La vie avant la mort
La fête bat son plein chez Bad Boy depuis le décès de 2Pac. Quant à Notorious B.I.G. engrené dans la ‘guerre’ contre la Westcoast, il termine son double album 'Life After Death'. Contrarié et furieux après 2Pac et son "Hit’em Up", Biggie va reprendre du poil de la bête. En plein succès, ce 2e opus possède une ambiance moins ghetto que son premier classique 'Ready To Die' et cela se ressent au niveau de la vibe très funky. Mais dans sa paranoïa, il sait très bien que la faucheuse le suit de plus près.
C’est aussi la période « je sample à tout va » de Puff Daddy, et paie cash tous les droits d’auteurs pourvu que les chansons soient des hits. Biggie n’aura plus qu’à déchirer les instrus avec son flow grandiose et sa voix d’or pour décrire sa vie de ‘money, cash, hoes’, bref la belle vie de ‘player’. Son frère d’arme Jay-Z le rejoint pour jouer les « Brooklyn’s Finests » sur "I Love The Dough", il réalise ses fantasmes sexuels ("Fuck You Tonight" feat R Kelly)... Il profite de la vie, quoi de plus naturel en somme. Il la partage avec son amante Lil Kim, quand il parle des ‘femmes jetables’ ("Another Bitch"). Mais il n’altère en rien son talent inné et sa mémoire qu’il qualifie lui-même de « négrographique ».
Si Notorious BIG était un chanteur, ça serait Pavarotti version ‘story-teller’ de génie ("I Got A Story To Tell") et un don pour les égotrips lachés d’un trait à la manière d’un freestyle (le tubissime "Hypnotize" et "What’s Beef"). Histoire de faire la nique à la Westcoast, il sample allègrement "Bounce To The Ounce" de Roger Troutman pour "Going Back To Cali". D’ailleurs il y perdra la vie parce que cette maudite faucheuse l’avait suivi en voiture à la sortie d’une soirée strass et paillette. Le comble pour cet homme qui se sentait poursuivi par la mort, allant jusqu’à la narguer avec ces titres évocateurs comme "Sky’s The Limit" (feat 112), "Somebody’s Gotta Die"…
C’est peut-être pour cela que "Long Kiss Goodnight" peut sonner comme un testament, où il glisse des versets ignobles envers 2Pac, de façon très implicite. Comme s’il fallait que Biggie crève criblé de balles pour que 'Life After Death' prenne tout son sens. Des morceaux comme "You’re Nobody (Till Someone Kills You)" font mouche, et atteste d’autant plus cette idée de « vie après la mort ». Si 'Ready To Die' pouvait être glauque dans ses récits, cet album l’est dans le contexte.

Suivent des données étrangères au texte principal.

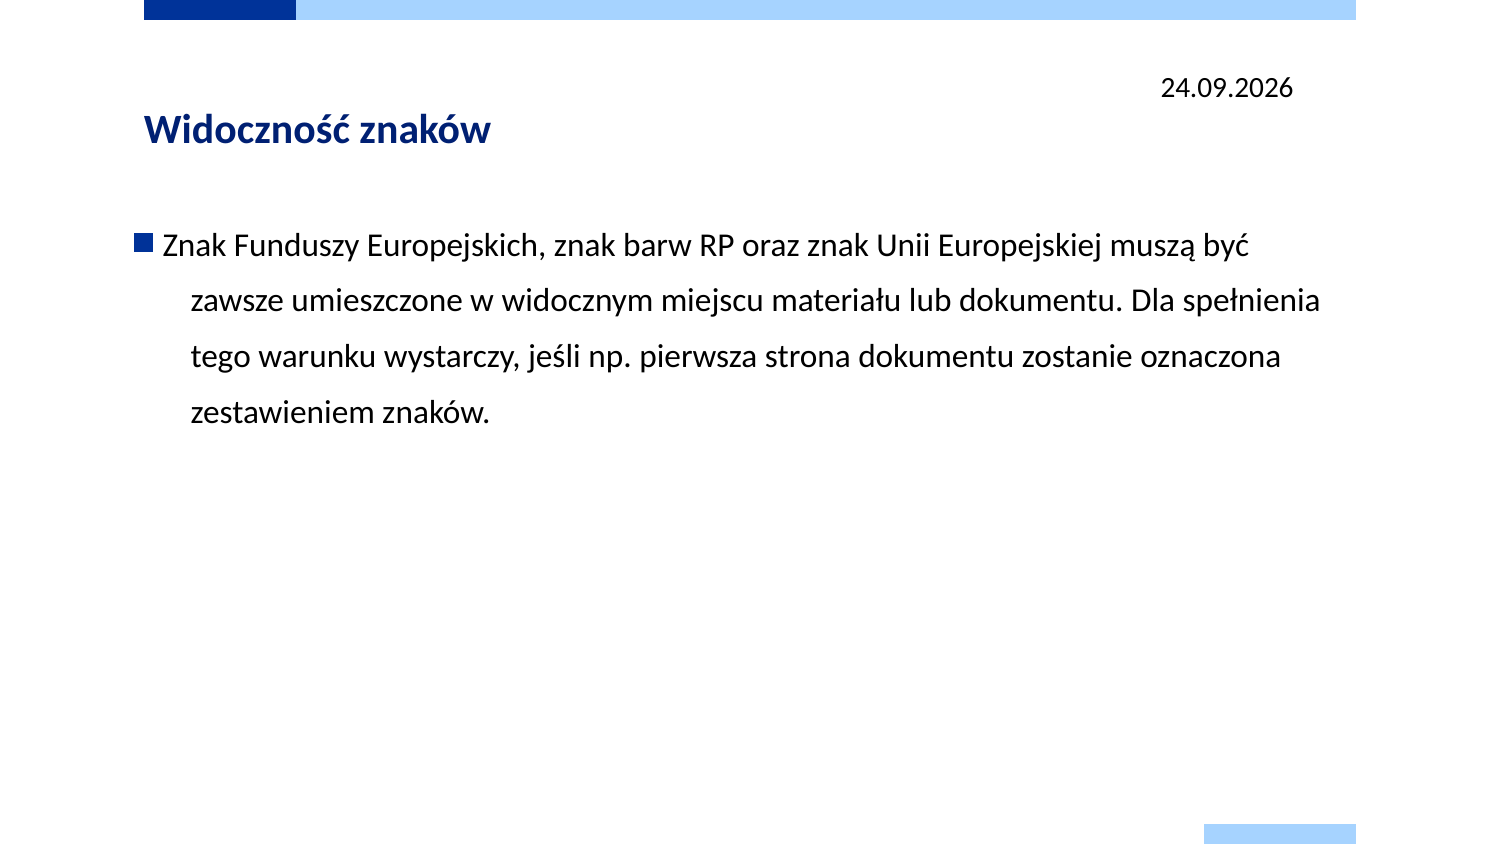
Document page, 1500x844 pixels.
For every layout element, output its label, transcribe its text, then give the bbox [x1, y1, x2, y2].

Bref, revenons à nos moutons. Une des grandes sources d’inspiration de Biggie, c’est bien sûr DJ Premier. Les beats de "Ten Crack Commandements" et "Kick In The Door" vont forcer le rappeur à cracher des textes géniaux et originaux. Ces deux morceaux marquent le lien avec son premier album, pour ceux qui n’ont pas oublié "Unbelievable". Côté flow, c’est sur "Notorious Thugz" en compagnie des Bone Thugs’n Harmony qu’il démontre l’étendu de ses possibilités en accélérant son phrasé de façon magistrale.
Après sa mort, Notorious BIG laissera derrière lui des tas de femmes, une fille et tout Brooklyn qui le portait sur ses épaules. Le King de New York venait de s’éteindre, vive le King ! Il ne verra jamais non plus le succès engrangé par le tube "Mo Money Mo Problems" avec son ami Puff Daddy, qui sortira son propre album quelques mois plus tard. Parfois, on se demande quel visage aurait le Hip Hop s’il serait encore en vie. Une chose est certaine, il mériterait sa statue à la place de celle de la Liberté.